TASKS TO CARRY OUT -
**1.** According to the small bowel obstruction flashcards, what is the most common cause of small bowel obstruction?
**2.** Please reproduce the section of the small bowel obstruction flashcards starting at "Partial obstruction is" and ending at "treatment for partial.", swapping "narrowing" for "constriction".

Small Bowel Obstruction Flashcards
MCC of small bowel obstruction
most common causes are adhesions followed by tumors and hernias. Other causes include strictures, intussuseption, volvulus, Chrohn’s disease, and gallstones.
How does a SBO begin
Small bowel obstruction begins when the normal luminal flow of intestinal contents is interrupted and the small intestine proximal to the obstruction dilates. Secretions are prevented from passing distally. As time progresses, the distension leads to nausea and vomiting and inability to take oral intake.
What is the difference between partial and complete SBO and how does treatment differ?
Partial obstruction is when gas or liquid stool can pass through the point of narrowing and complete obstruction is when no substance can pass.
- Surgery usually for complete, conservative treatment for partial.
What is the most severe complication of a SBO?
Strangulation - is a surgical emergency. Occurs when bowel wall edema compromises perfusion to the intestine and necrosis ensues. Can lead to perforation, peritonitis and death.
Common presentation of SBO
- Abdominal pain, abdominal distension, vomiting, and inability to pass flatus. In proximal obstruction - nausea and vomiting more prevalent.
- Pain crampy and intermittent with a simple obstruction.
- More severe pain, it may indicate the development of strangulation or ischemia.
- May complain of diarrhea early in the course of bowel obstruction, with inability to pass flatus and obstipation occurring after the distal portion of the bowel has emptied (up to 12-24 hours).
What history is important to get the most?
History of abdominal surgery. Indicates adhesions as most possible cause. Also ask about Crohn’s.
What if the patient has no history of abdominal surgery?
“de novo small bowel obstruction”. These are caused by tumor until proven otherwise and usually require a surgical intervention.
PE findings
- Abdominal distension (more prevalent in distal obstructions), hyperactive bowel sounds (early), or hypoactive bowel sounds (late).
- Fever, tachycardia and peritoneal signs may be associated with strangulation.
- Look for inguinal hernias - genitourinary exam. Rectal examination - gross blood or hemoccult positive stool suggests strangulation or malignancy.

SOURCE INFORMATION -
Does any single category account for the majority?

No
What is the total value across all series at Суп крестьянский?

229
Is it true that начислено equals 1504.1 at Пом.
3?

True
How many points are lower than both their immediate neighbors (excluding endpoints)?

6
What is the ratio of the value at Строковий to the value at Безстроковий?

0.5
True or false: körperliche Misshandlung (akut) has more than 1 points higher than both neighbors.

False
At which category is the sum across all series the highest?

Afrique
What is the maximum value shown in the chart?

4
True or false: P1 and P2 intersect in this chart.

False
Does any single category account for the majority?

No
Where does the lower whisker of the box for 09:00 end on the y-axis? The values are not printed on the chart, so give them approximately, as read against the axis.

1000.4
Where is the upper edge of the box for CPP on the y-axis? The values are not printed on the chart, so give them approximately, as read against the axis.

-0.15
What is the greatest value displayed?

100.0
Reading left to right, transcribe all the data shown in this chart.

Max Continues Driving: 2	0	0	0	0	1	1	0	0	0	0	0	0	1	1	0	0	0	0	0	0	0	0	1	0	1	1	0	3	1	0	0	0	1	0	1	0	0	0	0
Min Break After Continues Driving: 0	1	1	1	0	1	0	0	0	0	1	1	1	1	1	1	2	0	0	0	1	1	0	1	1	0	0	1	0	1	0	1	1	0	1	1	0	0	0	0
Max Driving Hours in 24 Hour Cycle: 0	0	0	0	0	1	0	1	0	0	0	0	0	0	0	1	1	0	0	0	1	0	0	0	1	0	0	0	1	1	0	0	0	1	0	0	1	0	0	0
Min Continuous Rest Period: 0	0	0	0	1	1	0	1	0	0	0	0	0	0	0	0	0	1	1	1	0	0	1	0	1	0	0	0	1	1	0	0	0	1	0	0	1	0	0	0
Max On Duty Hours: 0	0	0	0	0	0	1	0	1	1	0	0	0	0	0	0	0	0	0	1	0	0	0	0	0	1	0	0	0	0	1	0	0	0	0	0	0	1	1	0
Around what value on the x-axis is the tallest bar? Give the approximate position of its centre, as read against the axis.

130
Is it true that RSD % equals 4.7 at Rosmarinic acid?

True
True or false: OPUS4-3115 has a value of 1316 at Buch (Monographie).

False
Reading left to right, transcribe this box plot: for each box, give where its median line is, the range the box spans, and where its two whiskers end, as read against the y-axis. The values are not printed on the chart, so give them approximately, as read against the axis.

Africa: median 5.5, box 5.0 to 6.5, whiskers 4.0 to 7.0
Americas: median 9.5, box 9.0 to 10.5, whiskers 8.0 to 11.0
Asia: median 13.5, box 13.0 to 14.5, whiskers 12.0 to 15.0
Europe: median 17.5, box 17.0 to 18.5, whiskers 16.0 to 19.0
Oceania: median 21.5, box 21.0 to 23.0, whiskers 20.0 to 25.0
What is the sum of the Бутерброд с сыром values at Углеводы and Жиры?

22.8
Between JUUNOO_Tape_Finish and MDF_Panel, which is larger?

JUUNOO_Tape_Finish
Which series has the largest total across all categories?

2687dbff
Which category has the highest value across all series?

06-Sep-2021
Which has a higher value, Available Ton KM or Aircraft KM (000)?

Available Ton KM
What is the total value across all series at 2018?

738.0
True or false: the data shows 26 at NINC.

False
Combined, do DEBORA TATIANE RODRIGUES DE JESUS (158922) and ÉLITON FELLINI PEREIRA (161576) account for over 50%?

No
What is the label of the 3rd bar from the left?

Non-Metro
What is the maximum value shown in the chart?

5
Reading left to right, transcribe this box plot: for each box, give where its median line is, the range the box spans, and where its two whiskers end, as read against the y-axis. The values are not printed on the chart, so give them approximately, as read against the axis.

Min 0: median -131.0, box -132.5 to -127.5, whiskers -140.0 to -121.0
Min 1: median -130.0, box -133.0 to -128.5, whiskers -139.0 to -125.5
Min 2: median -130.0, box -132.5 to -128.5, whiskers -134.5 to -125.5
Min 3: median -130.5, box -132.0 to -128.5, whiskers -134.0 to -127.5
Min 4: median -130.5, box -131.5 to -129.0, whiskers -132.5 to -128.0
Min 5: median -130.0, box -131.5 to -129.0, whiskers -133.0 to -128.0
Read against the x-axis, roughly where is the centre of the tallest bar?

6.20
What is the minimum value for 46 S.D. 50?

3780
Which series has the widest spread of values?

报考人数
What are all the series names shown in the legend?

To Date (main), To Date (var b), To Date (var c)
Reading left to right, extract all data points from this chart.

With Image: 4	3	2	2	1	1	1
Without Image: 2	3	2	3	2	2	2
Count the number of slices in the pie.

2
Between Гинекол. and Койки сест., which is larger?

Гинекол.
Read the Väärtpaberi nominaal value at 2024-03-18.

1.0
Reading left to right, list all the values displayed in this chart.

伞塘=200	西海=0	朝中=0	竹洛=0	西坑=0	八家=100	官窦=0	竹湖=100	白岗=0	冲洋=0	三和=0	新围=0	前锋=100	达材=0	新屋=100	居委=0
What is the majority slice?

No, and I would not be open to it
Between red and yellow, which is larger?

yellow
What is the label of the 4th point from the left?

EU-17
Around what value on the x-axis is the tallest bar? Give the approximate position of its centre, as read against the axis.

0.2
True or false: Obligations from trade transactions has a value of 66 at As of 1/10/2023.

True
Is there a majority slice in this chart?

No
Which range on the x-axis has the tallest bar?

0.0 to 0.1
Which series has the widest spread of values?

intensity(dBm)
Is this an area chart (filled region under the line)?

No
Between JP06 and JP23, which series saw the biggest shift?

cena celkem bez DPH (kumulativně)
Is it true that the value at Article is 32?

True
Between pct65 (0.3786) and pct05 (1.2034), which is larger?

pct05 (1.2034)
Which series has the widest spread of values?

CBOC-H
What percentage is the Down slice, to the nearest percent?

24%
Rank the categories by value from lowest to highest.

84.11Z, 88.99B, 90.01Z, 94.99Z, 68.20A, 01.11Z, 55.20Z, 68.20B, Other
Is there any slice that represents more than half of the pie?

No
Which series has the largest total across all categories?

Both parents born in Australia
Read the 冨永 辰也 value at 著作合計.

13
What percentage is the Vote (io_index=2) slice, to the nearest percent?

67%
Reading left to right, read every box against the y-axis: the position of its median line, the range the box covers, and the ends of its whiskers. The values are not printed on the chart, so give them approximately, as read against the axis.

RESULTS BY TASK -
**1.** Adhesions

**2.**
Partial obstruction is when gas or liquid stool can pass through the point of constriction and complete obstruction is when no substance can pass.
- Surgery usually for complete, conservative treatment for partial.